Außerordentlich, unbeschreiblich waren die Reaktionen des Publikums unmittelbar nach der Schließung des Jahrmarktes. Soll zum einen heißen enthusiastisch ob des völlig unerwarteten Erfolges, zum anderen tumultartig, weil die Menschen unter gar keinen Umständen akzeptieren wollten, dass der Markt nun für eine ganze Weile beendet sein sollte. Doch der Reihe nach.

Der weithin spürbare, positive Effekt war die zunehmende Ausgeglichenheit und Gelassenheit in der Bevölkerung. Hochzeiten waren nicht mehr so überschwänglich lustig, dafür die Trauerfeiern nicht mehr so unfassbar traurig.

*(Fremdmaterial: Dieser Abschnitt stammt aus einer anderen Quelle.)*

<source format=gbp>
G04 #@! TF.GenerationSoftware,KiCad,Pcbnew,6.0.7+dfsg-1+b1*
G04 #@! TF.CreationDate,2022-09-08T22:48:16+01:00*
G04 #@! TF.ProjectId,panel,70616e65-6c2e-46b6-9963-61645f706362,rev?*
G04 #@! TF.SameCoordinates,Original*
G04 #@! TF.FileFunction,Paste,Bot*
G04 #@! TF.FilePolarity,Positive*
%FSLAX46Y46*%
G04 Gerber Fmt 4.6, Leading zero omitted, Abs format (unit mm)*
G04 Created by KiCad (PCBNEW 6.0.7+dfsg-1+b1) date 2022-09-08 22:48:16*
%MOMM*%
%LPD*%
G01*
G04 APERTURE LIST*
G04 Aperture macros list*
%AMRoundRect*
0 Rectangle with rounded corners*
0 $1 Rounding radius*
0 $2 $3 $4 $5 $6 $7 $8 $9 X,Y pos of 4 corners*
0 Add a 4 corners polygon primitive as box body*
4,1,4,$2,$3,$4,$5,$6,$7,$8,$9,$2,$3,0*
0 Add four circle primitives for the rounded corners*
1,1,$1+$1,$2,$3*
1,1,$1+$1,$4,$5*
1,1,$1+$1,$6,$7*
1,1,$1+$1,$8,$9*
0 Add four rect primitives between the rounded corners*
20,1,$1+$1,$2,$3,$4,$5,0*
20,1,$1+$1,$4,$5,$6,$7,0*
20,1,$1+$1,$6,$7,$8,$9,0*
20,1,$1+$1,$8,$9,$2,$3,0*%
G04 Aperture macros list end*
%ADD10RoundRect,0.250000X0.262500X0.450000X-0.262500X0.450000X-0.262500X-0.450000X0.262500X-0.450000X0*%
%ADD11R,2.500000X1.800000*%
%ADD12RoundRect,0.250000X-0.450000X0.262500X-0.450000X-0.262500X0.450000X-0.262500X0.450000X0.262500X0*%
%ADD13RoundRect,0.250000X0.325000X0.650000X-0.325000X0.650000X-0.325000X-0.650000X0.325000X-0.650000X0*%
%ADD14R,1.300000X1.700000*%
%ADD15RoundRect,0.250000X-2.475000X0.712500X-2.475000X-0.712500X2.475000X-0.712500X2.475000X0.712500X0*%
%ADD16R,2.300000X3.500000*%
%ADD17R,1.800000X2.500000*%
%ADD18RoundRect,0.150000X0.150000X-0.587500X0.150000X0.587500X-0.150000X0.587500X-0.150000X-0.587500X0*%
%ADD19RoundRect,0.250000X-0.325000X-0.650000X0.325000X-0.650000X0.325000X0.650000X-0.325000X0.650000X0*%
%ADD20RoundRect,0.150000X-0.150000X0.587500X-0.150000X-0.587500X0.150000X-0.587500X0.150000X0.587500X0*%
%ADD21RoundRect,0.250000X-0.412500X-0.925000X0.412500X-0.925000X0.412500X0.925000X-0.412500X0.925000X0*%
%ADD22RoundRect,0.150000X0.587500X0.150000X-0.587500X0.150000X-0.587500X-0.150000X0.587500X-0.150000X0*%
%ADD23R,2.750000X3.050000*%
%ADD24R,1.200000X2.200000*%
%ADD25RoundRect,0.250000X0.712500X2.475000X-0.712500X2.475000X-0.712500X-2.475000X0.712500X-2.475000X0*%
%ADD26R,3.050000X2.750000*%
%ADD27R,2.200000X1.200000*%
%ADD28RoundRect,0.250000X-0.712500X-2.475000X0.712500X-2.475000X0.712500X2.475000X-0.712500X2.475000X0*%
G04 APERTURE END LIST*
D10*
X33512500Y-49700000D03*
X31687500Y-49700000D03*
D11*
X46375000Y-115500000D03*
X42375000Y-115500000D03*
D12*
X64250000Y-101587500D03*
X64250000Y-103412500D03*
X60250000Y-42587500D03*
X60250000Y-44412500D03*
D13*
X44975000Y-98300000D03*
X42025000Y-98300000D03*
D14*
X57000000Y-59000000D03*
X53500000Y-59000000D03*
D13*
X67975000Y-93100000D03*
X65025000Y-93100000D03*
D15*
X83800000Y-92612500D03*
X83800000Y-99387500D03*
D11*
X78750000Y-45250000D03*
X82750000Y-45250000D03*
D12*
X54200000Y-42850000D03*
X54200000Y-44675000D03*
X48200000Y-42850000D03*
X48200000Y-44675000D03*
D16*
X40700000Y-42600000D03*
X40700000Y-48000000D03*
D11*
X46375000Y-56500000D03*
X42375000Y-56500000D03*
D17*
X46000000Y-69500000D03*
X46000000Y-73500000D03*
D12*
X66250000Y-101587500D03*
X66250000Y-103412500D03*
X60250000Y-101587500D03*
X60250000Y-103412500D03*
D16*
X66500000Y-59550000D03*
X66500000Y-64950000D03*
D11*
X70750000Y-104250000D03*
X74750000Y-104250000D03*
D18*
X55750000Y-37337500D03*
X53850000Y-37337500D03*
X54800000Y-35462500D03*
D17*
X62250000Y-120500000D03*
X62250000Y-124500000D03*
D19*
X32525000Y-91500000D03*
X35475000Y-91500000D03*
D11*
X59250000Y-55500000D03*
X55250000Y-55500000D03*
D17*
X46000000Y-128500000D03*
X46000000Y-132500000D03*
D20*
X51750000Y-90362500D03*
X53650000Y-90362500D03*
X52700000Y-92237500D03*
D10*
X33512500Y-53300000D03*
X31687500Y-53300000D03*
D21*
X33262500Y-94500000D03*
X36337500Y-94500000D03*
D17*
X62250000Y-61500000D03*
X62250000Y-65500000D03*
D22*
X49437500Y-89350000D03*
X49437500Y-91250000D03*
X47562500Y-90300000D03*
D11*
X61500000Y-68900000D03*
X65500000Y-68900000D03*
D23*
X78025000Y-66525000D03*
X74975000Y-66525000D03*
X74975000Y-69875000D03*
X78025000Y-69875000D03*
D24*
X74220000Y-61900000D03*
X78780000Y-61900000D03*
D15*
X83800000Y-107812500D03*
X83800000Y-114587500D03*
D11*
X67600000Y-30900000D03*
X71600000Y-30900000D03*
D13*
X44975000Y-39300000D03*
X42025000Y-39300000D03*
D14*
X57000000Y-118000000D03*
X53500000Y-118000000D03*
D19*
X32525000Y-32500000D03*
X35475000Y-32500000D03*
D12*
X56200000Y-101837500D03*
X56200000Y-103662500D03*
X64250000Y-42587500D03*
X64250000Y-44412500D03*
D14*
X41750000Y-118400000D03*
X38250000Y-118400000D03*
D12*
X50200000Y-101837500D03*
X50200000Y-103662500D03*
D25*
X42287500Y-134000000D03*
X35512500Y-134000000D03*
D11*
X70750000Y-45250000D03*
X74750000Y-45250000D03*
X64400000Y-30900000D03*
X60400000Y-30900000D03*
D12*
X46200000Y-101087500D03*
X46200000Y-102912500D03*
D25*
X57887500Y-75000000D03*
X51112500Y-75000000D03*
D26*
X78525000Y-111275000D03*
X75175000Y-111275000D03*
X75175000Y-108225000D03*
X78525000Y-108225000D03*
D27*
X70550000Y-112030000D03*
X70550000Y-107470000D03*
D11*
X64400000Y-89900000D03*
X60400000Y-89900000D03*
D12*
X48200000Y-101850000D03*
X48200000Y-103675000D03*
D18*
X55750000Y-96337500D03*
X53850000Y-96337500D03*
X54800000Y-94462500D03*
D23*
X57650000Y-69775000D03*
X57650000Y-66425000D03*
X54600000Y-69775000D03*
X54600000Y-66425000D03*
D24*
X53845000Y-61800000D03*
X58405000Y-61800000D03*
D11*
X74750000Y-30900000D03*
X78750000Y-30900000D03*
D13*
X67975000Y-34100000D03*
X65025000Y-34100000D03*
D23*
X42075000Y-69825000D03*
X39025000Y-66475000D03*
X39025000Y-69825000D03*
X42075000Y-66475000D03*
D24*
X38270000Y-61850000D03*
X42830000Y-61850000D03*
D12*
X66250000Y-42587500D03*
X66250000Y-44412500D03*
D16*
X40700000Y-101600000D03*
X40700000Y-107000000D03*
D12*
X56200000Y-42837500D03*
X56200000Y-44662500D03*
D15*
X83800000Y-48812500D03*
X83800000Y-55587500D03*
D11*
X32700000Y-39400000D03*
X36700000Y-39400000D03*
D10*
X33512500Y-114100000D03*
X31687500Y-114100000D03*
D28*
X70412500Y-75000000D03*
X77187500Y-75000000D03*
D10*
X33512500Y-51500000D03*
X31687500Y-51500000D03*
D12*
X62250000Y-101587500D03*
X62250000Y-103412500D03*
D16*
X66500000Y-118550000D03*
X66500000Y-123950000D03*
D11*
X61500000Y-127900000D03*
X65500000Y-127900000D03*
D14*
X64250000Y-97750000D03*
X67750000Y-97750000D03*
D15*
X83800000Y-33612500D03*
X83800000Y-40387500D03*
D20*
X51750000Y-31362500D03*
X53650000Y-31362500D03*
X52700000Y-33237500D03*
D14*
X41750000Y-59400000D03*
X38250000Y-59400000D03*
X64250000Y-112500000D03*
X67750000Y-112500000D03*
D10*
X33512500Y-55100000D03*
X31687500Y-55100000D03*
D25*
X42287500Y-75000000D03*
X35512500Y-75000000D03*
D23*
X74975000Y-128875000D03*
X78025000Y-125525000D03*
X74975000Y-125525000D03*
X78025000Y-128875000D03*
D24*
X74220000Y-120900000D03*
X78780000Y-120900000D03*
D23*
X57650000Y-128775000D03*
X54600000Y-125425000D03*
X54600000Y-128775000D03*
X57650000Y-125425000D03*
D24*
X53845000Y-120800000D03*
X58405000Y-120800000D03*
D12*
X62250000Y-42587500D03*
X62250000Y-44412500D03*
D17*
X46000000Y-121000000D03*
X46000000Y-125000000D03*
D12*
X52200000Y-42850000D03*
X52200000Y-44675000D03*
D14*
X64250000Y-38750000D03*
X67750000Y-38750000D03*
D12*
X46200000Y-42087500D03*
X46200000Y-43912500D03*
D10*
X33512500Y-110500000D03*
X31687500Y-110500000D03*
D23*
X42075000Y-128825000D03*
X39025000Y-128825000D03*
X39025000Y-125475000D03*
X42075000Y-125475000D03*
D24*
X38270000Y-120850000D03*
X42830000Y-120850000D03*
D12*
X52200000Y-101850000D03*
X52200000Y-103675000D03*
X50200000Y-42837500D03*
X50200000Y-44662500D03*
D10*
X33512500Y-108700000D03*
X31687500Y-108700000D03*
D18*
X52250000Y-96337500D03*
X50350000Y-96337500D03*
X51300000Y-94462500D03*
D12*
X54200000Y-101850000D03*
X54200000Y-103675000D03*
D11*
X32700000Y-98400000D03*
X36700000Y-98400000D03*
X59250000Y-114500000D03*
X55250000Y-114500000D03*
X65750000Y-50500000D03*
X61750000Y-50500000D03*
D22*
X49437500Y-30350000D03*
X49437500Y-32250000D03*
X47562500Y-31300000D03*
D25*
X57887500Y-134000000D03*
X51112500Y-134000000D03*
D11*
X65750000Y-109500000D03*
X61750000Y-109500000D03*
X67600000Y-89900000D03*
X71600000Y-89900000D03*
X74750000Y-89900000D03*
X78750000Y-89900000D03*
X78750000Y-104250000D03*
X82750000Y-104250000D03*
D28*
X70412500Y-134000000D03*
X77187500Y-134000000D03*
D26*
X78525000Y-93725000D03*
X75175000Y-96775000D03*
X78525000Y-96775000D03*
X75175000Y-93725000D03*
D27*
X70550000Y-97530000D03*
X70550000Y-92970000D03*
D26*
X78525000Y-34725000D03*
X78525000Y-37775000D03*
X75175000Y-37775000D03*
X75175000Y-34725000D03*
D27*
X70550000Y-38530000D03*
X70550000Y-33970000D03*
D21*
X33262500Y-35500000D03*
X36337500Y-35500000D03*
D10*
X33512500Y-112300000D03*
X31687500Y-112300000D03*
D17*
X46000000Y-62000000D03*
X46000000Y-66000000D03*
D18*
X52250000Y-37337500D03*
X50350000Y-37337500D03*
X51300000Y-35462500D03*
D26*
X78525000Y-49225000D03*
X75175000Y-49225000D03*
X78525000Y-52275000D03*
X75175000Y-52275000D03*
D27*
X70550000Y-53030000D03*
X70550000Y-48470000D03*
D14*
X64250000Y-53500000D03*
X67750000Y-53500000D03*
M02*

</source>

Ausgeglichener eben, so als wenn zum Beispiel bei einem Fußballspiel, in dem eine Mannschaft haushoch überlegen ist, was sich auch im Spielstand niederschlägt, der schlechteste Spieler der unterlegenen Mannschaft mit dem stärksten des führenden Teams in der Halbzeit das Trikot tauscht, um dann beim jeweiligen Gegner mitzuspielen, aus Fairnessgründen halt.

So wie auch in der Schule: Damit der schlechteste und der beste Schüler sich im Leistungsniveau angleichen, muss logischerweise der gute Schüler schlechter werden, denn andersrum geht es ja nicht. Wenn es gehen würde, dann wäre der Schlechteste ja nicht der Schlechteste, oder? Aber jetzt schweifen wir endgültig vom Thema ab.

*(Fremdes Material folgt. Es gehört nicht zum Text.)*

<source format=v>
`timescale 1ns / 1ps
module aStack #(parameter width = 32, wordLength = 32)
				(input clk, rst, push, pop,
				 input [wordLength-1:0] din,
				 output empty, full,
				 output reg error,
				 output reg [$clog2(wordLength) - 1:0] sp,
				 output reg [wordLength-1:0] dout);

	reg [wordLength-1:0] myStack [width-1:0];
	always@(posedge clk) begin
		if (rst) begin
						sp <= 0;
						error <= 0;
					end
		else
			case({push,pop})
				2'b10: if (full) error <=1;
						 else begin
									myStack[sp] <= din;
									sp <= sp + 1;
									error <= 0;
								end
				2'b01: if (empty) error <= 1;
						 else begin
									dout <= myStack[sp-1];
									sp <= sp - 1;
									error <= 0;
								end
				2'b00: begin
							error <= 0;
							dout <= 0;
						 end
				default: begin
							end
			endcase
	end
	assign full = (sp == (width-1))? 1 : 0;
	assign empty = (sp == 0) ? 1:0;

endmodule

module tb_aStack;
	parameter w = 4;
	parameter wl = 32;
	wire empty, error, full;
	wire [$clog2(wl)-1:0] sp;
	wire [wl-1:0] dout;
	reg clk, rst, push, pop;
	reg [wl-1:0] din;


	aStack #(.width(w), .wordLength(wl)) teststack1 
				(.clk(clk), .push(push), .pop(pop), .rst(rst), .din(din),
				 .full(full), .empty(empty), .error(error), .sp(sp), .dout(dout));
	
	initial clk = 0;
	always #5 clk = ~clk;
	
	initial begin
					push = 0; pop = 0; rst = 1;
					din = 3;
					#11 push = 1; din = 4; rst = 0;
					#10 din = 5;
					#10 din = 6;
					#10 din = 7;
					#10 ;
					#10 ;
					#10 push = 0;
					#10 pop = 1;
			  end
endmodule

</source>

Die potenzielle Kundschaft, und das waren nun einmal fast alle Einwohner der Stadt, setzte alle Hebel in Bewegung, um den Markt wieder auferstehen zu lassen: Eingaben beim Ordnungsamt, Petitionen beim Bürgermeister, Flugblätter, Kettenbriefe per E-Mail und sogar die sozialen Netzwerke liefen heiß. „Wir fordern die Wiedereröffnung unseres Jahrmarkts“, hieß es lautstark auf allen Straßen, in allen Gassen. Der Erfolg dieser Aktionen ließ nicht lange auf sich warten.

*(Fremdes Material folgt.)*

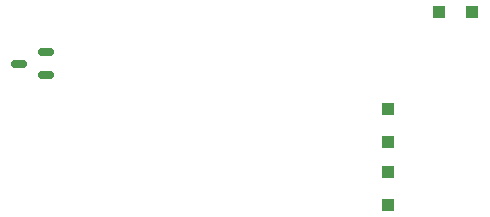
<source format=gtp>
%TF.GenerationSoftware,KiCad,Pcbnew,9.0.1+1*%
%TF.CreationDate,2025-12-31T20:00:15+00:00*%
%TF.ProjectId,WALKIN_PIR_IF,57414c4b-494e-45f5-9049-525f49462e6b,A*%
%TF.SameCoordinates,Original*%
%TF.FileFunction,Paste,Top*%
%TF.FilePolarity,Positive*%
%FSLAX46Y46*%
G04 Gerber Fmt 4.6, Leading zero omitted, Abs format (unit mm)*
G04 Created by KiCad (PCBNEW 9.0.1+1) date 2025-12-31 20:00:15*
%MOMM*%
%LPD*%
G01*
G04 APERTURE LIST*
G04 Aperture macros list*
%AMRoundRect*
0 Rectangle with rounded corners*
0 $1 Rounding radius*
0 $2 $3 $4 $5 $6 $7 $8 $9 X,Y pos of 4 corners*
0 Add a 4 corners polygon primitive as box body*
4,1,4,$2,$3,$4,$5,$6,$7,$8,$9,$2,$3,0*
0 Add four circle primitives for the rounded corners*
1,1,$1+$1,$2,$3*
1,1,$1+$1,$4,$5*
1,1,$1+$1,$6,$7*
1,1,$1+$1,$8,$9*
0 Add four rect primitives between the rounded corners*
20,1,$1+$1,$2,$3,$4,$5,0*
20,1,$1+$1,$4,$5,$6,$7,0*
20,1,$1+$1,$6,$7,$8,$9,0*
20,1,$1+$1,$8,$9,$2,$3,0*%
G04 Aperture macros list end*
%ADD10RoundRect,0.150000X0.512500X0.150000X-0.512500X0.150000X-0.512500X-0.150000X0.512500X-0.150000X0*%
%ADD11RoundRect,0.250000X0.300000X-0.300000X0.300000X0.300000X-0.300000X0.300000X-0.300000X-0.300000X0*%
%ADD12RoundRect,0.250000X0.300000X0.300000X-0.300000X0.300000X-0.300000X-0.300000X0.300000X-0.300000X0*%
G04 APERTURE END LIST*
D10*
%TO.C,Q1*%
X137870000Y-99581101D03*
X137870000Y-97681101D03*
X135595000Y-98631101D03*
%TD*%
D11*
%TO.C,D3*%
X166790000Y-110631101D03*
X166790000Y-107831101D03*
%TD*%
%TO.C,D1*%
X166790000Y-105294851D03*
X166790000Y-102494851D03*
%TD*%
D12*
%TO.C,D2*%
X173877500Y-94241101D03*
X171077500Y-94241101D03*
%TD*%
M02*

</source>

Seit heute früh hängen die ersten Veranstaltungsplakate mit der Bekanntgabe des Eröffnungstermins. Und seit heute früh gibt es kein Halten mehr. Obwohl der Markt erst in drei Wochen beginnt, machen sich die ersten bereits auf den Weg zum Marktplatz und versuchen mit Klappstühlen und Sitzkissen die besten Plätze zu reservieren. Bei aller Euphorie wagen sich jetzt auch die Besonneneren aus der Deckung und beginnen im Vorfeld durch konstruktive Kritik die Qualität des anstehenden Jahrmarktes noch zu erhöhen. Die Anregungen zielen vor allem darauf ab, das Treiben übersichtlicher zu gestalten, beispielsweise durch eine emotionale Sortierung der einzelnen Marktstände. Um den Genuss der meist frischen Waren zu verlängern, so ist von anderen zu hören, möge das bisherige Angebot um einige Artikel aus dem pharmazeutischen Labor erweitert werden. Um auch hier wieder Fairness walten zu lassen (vergleiche das oben beschriebene Fußballbeispiel), bedürfe es aber auch dringend eines homöopathischen Standes, so argumentieren wieder andere. Spontan entscheidet sich der Veranstalter und verspricht die Aufstellung eines Getränkespenders mit Leitungswasser zur kostenlosen Nutzung. Unmut und Empörung machen sich bei denjenigen breit, die diesen letzten Vorschlag eingebracht haben. „Frechheit, Frechheit“, skandieren, ja krakeelen sie lautstark bis in die Nachmittagsstunden. Ob sie sich bis zum Marktbeginn wieder beruhigt haben werden?

Doch diesem kleinen Vorfall zum Trotz ist die Vorfreude in der Stadt riesig, die Begeisterung förmlich zu spüren und sicherlich wird mit jedem Tag die Erwartung weiter ansteigen, bis sie schließlich ein Höchstmaß erreicht haben wird, das alles bisher Gekannte weit in den Schatten stellt. So lasst ihn denn auf ein Neues beginnen, den Jahrmarkt der Gefühle.